I first looked online for some blogs about other similar upright cakes to find a technique. Because I am a science nerd, I found the best way to do this was a bit of math. I found a picture of a bottle and scaled it to fit the pan I had. I decided to make it out of two ½ sheet cakes each cut into 3 layers and stacked. This would make a cake that was rectangular and tall like the bottle. I added a small rice crispy treat knob at the top for the bottle neck.
The easy part was obviously baking the cakes. I made one vanilla and one chocolate. I started with a piece of cake board cut to the dimensions of the cake. I put holes in them to stabilize two small dowels and used those to stack the cake. On the bottom I used a strawberry cream cheese frosting to layer the vanilla cake in the three layers. I then added another piece of cake board to separate the two flavors and topped the cake with chocolate butter cream and chocolate cake. In between layers, I would put the cake into the fridge to allow it to get a little hard and, therefore, stable.
After getting all six layers together and (mostly) straight, I covered the entire thing in a butter cream frosting. I chose butter cream because it gets so hard in the fridge; it makes it so much easier to stabilize your cake. At this point, I was amazed by two things – first, that this cake was coming together so much easier than I thought it would and, second, that I had used so much frosting! That was 3 huge batches of frosting.I made a fondant out of marshmallow, which is my favorite because it’s more pliable than regular fondant and it also tastes much better. I actually like to add a little marshmallow flavoring to mine just to make sure it has a good taste. I dyed it an ugly green which I would call Army green. Or, in this case, Jagermeister green.
The biggest challenge was the label. I had looked online at some attempts by others to pipe it or copy it in some way and, frankly, I thought those cakes were pretty sad. I lucked out and found someone on eBay who makes edible images. I asked her if she would make me a label and she did! Thank goodness because otherwise this cake would have been completely ruined.
Two things happened at the final stages of this cake that made for flaws which drove me nuts but most people didn’t seem to notice. First is I completely underestimated how hard it is to cover a tall cake with fondant. It started out nice, but being 3D made for awkward bends and creases. I tried to solve this with a spray bottle full of water. Then I tried using Crisco to smooth out some edges. Then it got too soft and I tried more cornstarch which mixed with the moisture and made a hazy layer on top of the fondant. It was a little bit of an I Love Lucy skit there for a minute but I managed to get the fondant down over all the edges and smoothed out with a few minor glitches and one little piece of dowel that I could just not get to cooperate.

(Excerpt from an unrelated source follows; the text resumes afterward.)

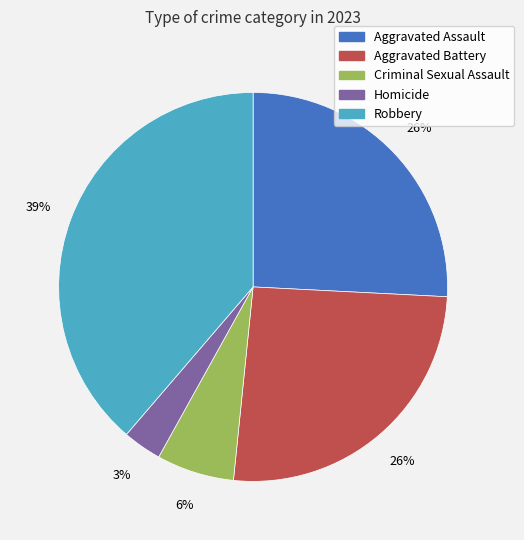

What is the largest slice in the pie chart?

Robbery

Once I got that done, I had a second challenge getting the label on. In defense of the label maker, I have to admit the problems were all me. The label application itself is simple, moisten the fondant and lay the label on. Unfortunately, the moist label is easily ripped which I, of course, learned the hard way. After a few unnecessary mishaps, I realized I could lay the cake down on the back side (i.e. – the non-label side) on some wax paper and apply the label and fit it into a box that way for easier transport. This was a good idea since the cake was super heavy. The final product wowed the coworkers so that was nice.
If you look you can see there the fondant cracked and a small nub where one of the dowels was sticking out. Thiswas one of those things I could have obsessed about for days but I just had to get over it and accept the imperfections.

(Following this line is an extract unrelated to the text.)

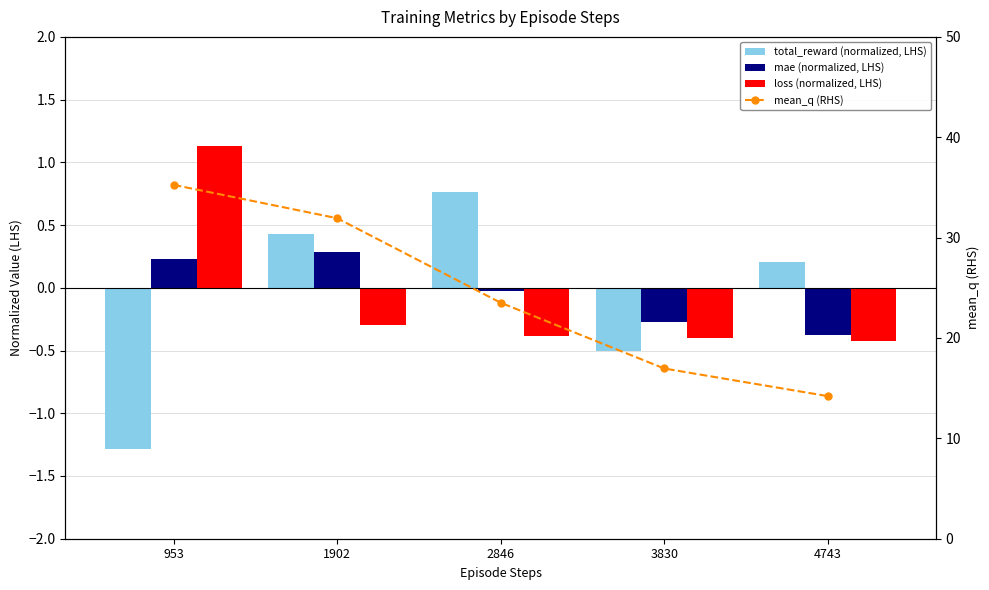

What value does the total_reward (normalized, LHS) series have at 953?

-1.3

I’m so grateful to have been asked to make this cake. If I didn’t have an occasion, I would have never tried. I love the idea of trying new things, even if right now, I’m a little extra awkward and slow moving with the ever-growing cakelet on board. The problem is I’m so time constrained, if I don’t have a reason, I won’t take the initiative. I hope to get better at that so I can improve the things I know how to do and also learn how to do new things. If there’s one thing I’ve learned in my 10 months of making cakes, it’s that there are no rules or boundaries to what you can do if you set your mind to it and accept mistakes.